Gotta love it! Lets hope we don't get rain afterwards this time.


Getting old? Never Jon, leaves lots of elbow room for us die hards, if we could only keep the drift boats out of the holes..... Just kidding Kelly!:lol:


----------



## Slodrift (Oct 28, 2006)

Here it comes CAPT., but looks like the "Trunk Slammers":lol: are going to get the brunt of this one.


----------



## Cedar Swamp (Oct 8, 2004)

Slodrift said:


> Here it comes CAPT., but looks like the "Trunk Slammers":lol: are going to get the brunt of this one.


Easy on the "Trunk Slammers" comment, I know what you drive and where you fish .. Soon to be slamming a trunk near you:lol: 

We are getting pelted, 5 inches of snow first, now freezing rain...Sure am glad I have the "Bus"..


----------



## Slodrift (Oct 28, 2006)

Cedar Swamp said:


> Easy on the "Trunk Slammers" comment, I know what you drive and where you fish .. Soon to be slamming a trunk near you:lol:
> 
> We are getting pelted, 5 inches of snow first, now freezing rain...Sure am glad I have the "Bus"..


When we say that we say it with LOVE!:lol::lol::lol::lol:


----------



## CAPT HEAVY (Nov 4, 2002)

Im a half block off the lake and we are getting torched! Hard to tell how much we actually have because things are blowing around so much. Slo, my cousin, a trunk slammer, said that he has over a foot. Hope it lets up soon im getting low on my drink of choice I thought that I would fish today but that is going to have to wait. It sounds like there is more white stuff coming on Sunday! Dreaming of Florida


----------



## Slodrift (Oct 28, 2006)

shorthair guy said:


> Hows the snow levels up there in Oscoda?
> would like to get up there if there isnt to much snow.


How much is too much? Be prepared to walk through snow over your knee's right now, we'll have to see what the next system brings Sunday. Now if you'll excuse me I hear my snowmobiles calling.

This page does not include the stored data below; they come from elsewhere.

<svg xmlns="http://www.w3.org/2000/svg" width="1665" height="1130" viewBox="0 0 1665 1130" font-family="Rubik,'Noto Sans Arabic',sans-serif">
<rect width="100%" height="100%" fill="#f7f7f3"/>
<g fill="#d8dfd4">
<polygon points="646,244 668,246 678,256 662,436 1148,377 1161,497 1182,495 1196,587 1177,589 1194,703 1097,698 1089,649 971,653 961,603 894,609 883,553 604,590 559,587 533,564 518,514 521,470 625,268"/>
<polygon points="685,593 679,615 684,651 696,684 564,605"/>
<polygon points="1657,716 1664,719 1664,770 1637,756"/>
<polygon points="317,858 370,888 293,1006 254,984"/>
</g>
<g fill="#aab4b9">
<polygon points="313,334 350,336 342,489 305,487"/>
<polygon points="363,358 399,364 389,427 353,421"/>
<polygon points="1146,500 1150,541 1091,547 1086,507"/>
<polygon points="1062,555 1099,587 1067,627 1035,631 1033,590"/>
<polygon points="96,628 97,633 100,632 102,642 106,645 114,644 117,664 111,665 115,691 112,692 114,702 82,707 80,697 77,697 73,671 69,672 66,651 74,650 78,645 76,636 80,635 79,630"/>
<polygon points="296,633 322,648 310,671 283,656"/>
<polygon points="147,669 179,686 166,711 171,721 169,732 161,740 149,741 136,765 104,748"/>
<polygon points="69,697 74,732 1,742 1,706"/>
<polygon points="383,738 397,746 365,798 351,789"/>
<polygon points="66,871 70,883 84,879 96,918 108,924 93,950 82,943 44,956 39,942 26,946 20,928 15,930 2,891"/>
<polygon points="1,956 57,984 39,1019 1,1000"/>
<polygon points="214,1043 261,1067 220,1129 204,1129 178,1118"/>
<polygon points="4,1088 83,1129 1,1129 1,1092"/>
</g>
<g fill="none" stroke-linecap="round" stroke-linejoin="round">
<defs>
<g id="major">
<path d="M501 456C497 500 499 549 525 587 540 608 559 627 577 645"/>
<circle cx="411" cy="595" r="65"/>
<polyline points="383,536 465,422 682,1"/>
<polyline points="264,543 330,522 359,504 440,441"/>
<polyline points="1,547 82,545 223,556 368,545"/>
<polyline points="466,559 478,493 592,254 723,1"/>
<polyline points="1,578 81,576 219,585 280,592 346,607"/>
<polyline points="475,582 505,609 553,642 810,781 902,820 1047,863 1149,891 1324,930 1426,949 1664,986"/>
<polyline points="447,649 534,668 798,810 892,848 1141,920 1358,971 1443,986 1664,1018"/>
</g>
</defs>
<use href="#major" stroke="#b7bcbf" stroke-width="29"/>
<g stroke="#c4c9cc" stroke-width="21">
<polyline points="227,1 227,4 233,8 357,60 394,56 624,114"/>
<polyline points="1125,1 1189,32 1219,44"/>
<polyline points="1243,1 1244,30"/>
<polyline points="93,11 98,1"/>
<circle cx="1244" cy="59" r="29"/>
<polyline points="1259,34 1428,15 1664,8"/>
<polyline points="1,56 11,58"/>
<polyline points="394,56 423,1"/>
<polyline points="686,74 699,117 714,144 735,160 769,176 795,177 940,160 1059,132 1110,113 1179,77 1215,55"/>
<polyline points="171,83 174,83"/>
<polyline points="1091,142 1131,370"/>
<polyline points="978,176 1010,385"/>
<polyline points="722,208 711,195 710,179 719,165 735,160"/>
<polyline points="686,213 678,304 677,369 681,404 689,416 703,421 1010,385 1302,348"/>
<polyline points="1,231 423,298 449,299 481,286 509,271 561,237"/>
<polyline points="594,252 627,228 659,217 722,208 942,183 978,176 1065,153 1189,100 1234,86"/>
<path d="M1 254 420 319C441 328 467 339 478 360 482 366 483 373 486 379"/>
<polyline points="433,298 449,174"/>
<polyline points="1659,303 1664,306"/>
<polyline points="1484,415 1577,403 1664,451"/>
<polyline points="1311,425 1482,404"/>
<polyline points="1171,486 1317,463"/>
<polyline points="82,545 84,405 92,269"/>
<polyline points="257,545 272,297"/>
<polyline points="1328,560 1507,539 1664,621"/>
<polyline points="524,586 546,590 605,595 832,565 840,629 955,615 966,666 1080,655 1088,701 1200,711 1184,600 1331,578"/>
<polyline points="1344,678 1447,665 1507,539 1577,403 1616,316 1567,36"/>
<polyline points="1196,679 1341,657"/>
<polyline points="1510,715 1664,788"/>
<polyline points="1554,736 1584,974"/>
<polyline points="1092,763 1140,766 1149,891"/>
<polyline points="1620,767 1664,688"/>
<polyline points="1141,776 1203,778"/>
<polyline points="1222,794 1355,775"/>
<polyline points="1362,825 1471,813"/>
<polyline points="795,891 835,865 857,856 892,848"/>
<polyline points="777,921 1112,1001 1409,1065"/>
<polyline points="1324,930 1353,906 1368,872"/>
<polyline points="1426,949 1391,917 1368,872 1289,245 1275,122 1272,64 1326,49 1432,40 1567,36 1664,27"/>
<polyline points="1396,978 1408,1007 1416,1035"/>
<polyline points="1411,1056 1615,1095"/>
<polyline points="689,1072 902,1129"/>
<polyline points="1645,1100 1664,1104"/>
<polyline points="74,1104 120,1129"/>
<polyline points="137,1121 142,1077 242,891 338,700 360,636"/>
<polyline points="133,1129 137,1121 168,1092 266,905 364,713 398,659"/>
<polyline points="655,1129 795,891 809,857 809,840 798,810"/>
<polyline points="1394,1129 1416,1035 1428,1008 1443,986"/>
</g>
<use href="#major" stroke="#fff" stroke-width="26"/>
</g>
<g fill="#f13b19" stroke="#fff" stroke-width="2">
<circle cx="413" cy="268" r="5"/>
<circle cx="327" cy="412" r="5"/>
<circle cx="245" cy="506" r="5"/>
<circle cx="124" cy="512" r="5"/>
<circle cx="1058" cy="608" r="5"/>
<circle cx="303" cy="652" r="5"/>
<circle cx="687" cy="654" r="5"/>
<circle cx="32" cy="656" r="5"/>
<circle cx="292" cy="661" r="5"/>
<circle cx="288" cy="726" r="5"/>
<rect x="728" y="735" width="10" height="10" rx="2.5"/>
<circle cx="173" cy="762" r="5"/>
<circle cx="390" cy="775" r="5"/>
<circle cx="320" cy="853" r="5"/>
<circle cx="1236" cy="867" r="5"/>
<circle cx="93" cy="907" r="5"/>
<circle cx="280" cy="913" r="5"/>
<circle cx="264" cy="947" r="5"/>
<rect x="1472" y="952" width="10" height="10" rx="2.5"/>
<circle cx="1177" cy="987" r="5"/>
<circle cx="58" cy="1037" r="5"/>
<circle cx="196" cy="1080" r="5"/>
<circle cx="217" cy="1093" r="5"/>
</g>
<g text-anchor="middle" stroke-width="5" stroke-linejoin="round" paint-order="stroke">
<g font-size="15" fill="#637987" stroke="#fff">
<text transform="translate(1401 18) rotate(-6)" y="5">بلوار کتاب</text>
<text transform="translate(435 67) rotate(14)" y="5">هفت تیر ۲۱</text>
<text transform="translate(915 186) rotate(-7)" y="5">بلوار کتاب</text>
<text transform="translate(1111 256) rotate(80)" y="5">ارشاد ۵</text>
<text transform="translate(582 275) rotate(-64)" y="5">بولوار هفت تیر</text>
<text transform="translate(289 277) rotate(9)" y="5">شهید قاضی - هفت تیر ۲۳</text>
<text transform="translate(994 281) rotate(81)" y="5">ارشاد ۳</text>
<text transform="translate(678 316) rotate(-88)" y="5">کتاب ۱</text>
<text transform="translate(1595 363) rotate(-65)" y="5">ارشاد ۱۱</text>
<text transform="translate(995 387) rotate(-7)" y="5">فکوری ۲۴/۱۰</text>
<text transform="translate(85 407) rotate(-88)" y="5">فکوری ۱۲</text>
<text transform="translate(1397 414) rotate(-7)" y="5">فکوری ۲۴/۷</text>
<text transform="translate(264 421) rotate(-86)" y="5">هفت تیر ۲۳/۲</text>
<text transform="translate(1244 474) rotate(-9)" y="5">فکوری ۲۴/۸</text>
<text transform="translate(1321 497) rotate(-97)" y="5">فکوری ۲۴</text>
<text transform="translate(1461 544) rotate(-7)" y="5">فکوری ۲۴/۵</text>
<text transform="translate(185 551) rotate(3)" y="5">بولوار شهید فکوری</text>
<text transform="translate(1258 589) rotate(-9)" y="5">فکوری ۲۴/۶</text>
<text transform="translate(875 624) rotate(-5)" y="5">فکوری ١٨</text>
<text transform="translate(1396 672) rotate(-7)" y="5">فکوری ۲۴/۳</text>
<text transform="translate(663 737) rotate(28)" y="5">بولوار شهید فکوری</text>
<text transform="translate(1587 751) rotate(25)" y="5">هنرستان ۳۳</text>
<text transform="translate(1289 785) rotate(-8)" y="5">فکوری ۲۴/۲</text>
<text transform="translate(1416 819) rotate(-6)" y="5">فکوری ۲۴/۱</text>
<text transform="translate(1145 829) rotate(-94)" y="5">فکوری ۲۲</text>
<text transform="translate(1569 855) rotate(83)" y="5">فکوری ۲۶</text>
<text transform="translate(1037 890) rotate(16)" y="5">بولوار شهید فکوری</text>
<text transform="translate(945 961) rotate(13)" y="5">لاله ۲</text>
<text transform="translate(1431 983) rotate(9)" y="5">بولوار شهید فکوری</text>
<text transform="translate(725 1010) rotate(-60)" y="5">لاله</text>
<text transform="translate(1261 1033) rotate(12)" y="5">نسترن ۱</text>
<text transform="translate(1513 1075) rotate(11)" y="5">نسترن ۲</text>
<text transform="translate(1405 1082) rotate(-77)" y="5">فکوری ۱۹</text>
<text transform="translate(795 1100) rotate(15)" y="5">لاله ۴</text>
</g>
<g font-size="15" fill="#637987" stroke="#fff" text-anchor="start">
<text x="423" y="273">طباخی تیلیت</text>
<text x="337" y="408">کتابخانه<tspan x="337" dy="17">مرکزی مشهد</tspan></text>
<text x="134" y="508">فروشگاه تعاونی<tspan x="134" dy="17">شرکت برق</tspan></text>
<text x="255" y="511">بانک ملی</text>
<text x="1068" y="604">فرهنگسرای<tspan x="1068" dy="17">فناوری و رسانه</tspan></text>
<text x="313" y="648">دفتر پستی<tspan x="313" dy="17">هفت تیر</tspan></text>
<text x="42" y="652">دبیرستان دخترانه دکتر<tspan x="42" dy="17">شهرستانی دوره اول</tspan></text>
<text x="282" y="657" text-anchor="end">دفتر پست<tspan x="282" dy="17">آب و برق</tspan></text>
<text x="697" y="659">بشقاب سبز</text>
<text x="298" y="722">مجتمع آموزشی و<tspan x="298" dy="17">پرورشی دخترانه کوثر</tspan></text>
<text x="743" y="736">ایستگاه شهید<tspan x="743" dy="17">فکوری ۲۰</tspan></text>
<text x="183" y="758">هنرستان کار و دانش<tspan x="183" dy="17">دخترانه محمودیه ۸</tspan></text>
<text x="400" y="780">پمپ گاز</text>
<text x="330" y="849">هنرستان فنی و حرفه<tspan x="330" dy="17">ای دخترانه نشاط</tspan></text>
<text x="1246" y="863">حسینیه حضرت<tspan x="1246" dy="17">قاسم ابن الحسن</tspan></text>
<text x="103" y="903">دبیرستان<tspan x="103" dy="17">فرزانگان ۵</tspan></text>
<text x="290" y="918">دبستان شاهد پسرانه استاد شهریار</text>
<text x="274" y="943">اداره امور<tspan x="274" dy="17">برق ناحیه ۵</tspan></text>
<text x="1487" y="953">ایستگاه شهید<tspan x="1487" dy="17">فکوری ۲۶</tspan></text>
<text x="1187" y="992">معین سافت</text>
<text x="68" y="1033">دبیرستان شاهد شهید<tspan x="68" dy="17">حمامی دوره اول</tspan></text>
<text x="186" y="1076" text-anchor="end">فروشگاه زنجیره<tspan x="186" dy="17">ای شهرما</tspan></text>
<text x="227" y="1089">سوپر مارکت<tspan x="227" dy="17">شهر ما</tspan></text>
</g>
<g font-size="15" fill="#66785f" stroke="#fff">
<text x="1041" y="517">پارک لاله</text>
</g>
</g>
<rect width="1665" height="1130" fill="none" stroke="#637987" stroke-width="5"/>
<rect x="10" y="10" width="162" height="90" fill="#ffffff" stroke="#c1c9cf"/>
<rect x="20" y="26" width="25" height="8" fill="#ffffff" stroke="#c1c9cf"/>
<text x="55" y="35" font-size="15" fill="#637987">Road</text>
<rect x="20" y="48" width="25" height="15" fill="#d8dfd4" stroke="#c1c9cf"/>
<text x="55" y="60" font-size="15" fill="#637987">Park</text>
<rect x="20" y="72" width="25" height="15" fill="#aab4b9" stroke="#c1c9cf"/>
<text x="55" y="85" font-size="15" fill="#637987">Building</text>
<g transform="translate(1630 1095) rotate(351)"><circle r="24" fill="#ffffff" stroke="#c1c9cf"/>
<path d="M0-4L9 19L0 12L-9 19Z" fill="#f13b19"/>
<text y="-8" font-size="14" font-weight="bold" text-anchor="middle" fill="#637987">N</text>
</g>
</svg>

Florida? Come on CAPT it's not that bad is it?:lol: Just think about how peaceful it will be along the river.


----------



## Slodrift (Oct 28, 2006)

Well it looks like you'll be in snow over your waist by the time this next storm is over. We got roughly 7 maybe more inches Sat night and Sun, kinda hard to say for sure with that breeze we had.:lol:


----------



## shorthair guy (Jan 20, 2006)

how much snow do you have since the rain and warmup?
Might head up this week to run the dogs......


----------



## CAPT HEAVY (Nov 4, 2002)

Shorthair, we lost alot but there is still alot left in town. I would say that there is still a average of 10". Im heading to the woods and possibly the mighty A, I give a better report later.


----------